-- Opening Marker --

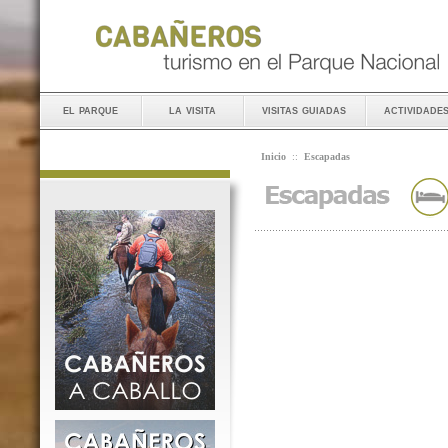
el parque
la visita
visitas guiadas
actividade
Inicio
::
Escapadas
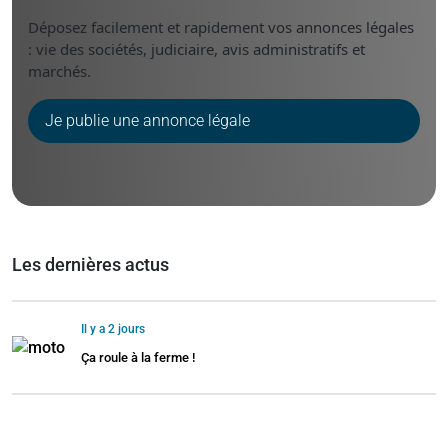
Déposez facilement et rapidement vos annonces légales
: vie des sociétés, judiciaire, avis administratifs et
marchés.
Je publie une annonce légale
Les dernières actus
Il y a 2 jours
Ça roule à la ferme !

-- Closing Marker --

Since the copy must exclude the pictures, transcribe only the text of the records, word for word.

* **ANSWER TO THE EXERCISE**
el parque
la visita
visitas guiadas
actividade
Inicio
::
Escapadas
Déposez facilement et rapidement vos annonces légales
: vie des sociétés, judiciaire, avis administratifs et
marchés.
Je publie une annonce légale
Les dernières actus
Il y a 2 jours
Ça roule à la ferme !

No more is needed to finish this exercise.